I have a data frame that looks like this:
boat_type boat_type_2
Not Known Not Known
Not Known kayak
ship Not Known
Not Known Not Known
ship Not Known
And I want to create a third columns boat_type_final that should look like this:
boat_type boat_type_2 boat_type_final
Not Known Not Known cruise
Not Known kayak kayak
ship Not Known ship
Not Known Not Known cruise
ship Not Known ship
So basically if 'Not Known' is present in bothboat_type and boat_type_2, then the value should be 'cruise'. But if there is a string other than 'Not Known' in the first two columns, then boat_type_final should be filled with that string, either 'kayak' or 'ship'.

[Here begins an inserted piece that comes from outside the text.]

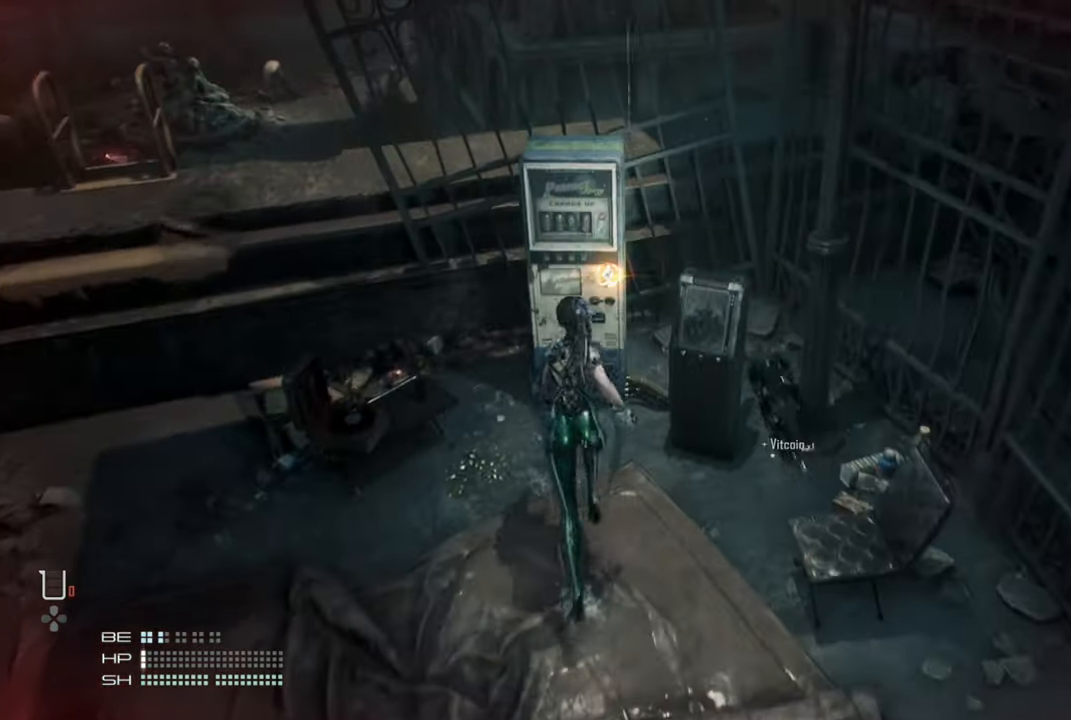
{"buttons": ["R2"], "left_stick": "center", "right_stick": "center", "events": [[233, "left_stick", "center"]]}
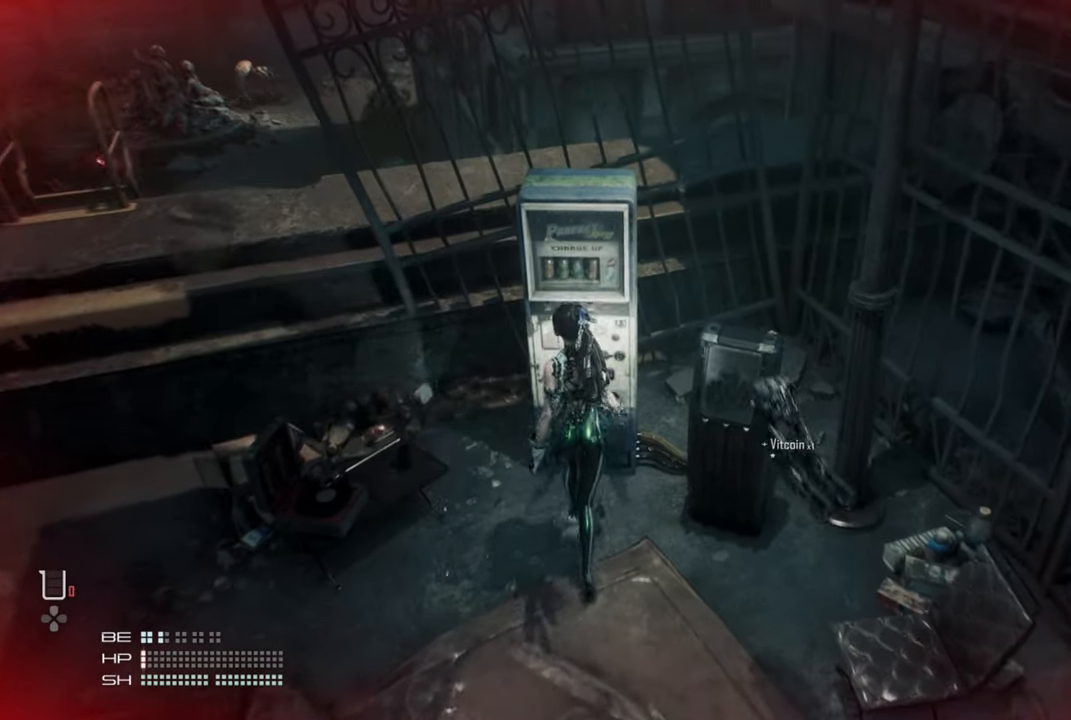
{"buttons": [], "left_stick": "center", "right_stick": "center", "events": [[100, "R2", "up"]]}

What's the most elegant way to do this? I've seen several options such as where, creating a function, and/or logic, and I'd like to know what a true pythonista would do.
Here's my code so far:
import pandas as pd
import numpy as np
data = [{'boat_type': 'Not Known', 'boat_type_2': 'Not Known'},
{'boat_type': 'Not Known', 'boat_type_2': 'kayak'},
{'boat_type': 'ship', 'boat_type_2': 'Not Known'},
{'boat_type': 'Not Known', 'boat_type_2': 'Not Known'},
{'boat_type': 'ship', 'boat_type_2': 'Not Known'}]
df = pd.DataFrame(data
df['phone_type_final'] = np.where(df.phone_type.str.contains('Not'))...